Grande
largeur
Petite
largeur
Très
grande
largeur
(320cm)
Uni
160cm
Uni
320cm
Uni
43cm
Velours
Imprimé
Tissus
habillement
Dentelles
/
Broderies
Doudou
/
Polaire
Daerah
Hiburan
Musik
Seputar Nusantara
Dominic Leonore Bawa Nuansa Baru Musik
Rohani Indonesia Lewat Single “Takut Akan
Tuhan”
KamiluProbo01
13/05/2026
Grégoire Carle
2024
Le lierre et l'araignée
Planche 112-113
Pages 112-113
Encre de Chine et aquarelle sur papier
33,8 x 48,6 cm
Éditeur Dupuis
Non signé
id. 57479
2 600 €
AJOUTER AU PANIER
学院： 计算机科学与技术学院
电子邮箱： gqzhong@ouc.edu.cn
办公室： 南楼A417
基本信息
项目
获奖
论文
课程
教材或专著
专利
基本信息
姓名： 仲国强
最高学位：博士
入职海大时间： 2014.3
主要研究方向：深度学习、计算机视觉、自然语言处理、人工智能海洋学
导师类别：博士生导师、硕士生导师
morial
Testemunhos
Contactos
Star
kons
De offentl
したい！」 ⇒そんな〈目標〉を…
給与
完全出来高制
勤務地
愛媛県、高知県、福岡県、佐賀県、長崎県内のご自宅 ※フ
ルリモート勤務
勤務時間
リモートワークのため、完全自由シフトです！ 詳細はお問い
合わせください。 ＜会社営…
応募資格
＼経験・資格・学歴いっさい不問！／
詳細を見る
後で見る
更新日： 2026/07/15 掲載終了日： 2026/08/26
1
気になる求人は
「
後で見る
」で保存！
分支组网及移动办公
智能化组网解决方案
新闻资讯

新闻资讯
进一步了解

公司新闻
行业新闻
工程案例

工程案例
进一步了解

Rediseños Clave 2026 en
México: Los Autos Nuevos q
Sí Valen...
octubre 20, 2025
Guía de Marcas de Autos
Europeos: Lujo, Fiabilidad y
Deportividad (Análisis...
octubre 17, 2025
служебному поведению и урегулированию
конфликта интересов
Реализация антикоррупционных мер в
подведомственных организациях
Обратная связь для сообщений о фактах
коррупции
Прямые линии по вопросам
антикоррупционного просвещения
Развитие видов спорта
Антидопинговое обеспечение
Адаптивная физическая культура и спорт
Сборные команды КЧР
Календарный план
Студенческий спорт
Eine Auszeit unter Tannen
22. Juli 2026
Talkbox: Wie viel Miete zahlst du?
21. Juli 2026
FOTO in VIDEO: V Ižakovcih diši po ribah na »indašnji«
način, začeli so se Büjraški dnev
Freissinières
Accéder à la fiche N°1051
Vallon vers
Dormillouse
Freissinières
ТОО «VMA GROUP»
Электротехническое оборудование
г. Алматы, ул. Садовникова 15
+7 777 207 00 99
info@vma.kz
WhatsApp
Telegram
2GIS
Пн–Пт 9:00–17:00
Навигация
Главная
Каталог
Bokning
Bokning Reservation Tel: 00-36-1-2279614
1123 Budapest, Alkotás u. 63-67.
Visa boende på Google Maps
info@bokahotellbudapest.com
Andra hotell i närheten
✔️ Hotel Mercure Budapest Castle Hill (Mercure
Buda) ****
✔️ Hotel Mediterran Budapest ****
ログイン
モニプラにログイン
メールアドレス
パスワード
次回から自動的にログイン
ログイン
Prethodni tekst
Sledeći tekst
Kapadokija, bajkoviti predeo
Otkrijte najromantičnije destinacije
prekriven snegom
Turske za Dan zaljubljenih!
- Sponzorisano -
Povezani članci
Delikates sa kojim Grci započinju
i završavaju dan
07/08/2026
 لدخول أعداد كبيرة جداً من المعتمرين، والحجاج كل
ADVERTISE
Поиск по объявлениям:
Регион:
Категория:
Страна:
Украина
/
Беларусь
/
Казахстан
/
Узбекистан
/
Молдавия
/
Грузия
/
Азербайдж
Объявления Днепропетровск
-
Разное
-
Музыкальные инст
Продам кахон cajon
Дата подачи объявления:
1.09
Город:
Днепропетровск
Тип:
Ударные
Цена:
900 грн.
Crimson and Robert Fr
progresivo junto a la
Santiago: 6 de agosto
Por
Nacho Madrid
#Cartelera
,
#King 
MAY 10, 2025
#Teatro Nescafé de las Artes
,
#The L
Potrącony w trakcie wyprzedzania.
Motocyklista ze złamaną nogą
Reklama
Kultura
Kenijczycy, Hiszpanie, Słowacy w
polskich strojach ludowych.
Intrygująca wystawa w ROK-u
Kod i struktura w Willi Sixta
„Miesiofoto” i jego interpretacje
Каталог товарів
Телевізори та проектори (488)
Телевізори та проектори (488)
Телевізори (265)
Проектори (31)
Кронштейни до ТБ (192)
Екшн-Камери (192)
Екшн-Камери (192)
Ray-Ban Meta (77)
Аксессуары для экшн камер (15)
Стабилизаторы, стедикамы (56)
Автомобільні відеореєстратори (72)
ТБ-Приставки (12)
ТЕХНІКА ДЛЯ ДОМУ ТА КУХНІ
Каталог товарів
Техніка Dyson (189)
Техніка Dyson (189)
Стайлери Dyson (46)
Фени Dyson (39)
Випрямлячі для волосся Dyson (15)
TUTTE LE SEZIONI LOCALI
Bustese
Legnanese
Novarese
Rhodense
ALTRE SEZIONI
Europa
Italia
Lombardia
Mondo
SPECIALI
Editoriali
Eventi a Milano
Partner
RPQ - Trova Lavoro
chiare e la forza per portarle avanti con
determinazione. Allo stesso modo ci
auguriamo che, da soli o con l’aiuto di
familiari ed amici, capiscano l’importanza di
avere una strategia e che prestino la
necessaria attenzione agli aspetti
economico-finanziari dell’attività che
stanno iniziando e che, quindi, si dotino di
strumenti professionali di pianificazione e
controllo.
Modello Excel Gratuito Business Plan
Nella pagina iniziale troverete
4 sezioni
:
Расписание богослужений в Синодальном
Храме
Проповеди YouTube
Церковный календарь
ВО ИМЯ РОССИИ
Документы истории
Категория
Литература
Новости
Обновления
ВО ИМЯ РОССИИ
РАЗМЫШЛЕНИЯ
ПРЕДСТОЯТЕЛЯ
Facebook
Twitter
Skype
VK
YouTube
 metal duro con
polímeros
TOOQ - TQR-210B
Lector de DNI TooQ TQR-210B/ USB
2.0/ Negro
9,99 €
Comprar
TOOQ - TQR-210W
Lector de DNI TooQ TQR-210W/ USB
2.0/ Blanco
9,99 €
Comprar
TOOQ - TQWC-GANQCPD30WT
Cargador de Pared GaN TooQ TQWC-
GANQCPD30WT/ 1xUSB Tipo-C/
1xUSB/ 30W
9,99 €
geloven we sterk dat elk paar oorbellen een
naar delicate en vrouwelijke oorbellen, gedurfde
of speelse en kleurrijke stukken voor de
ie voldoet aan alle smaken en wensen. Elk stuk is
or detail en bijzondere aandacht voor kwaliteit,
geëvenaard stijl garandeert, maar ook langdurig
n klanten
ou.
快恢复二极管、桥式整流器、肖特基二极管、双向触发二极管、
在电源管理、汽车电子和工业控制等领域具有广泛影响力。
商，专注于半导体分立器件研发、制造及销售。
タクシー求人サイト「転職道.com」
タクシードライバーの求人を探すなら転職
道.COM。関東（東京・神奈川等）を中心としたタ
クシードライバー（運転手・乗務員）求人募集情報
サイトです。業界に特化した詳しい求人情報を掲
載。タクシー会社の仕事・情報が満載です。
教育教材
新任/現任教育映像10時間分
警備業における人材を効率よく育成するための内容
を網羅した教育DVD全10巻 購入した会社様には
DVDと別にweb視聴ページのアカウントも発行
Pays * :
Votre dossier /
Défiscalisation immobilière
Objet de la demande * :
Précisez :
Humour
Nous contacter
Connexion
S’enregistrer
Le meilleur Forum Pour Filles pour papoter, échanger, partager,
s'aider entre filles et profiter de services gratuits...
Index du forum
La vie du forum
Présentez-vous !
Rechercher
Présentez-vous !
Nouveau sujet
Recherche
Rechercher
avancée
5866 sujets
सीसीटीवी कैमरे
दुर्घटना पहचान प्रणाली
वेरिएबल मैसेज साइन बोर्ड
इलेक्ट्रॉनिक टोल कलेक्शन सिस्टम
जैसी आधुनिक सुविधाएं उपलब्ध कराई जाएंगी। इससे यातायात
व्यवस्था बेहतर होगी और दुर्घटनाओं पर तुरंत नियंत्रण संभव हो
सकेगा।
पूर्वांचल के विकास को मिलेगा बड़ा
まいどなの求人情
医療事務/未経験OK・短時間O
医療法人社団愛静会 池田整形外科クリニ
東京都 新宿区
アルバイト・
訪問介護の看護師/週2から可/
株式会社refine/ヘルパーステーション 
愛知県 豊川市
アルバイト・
:::
Work out how many lines in the material above include the word "Dyson", and write down that number alone.

5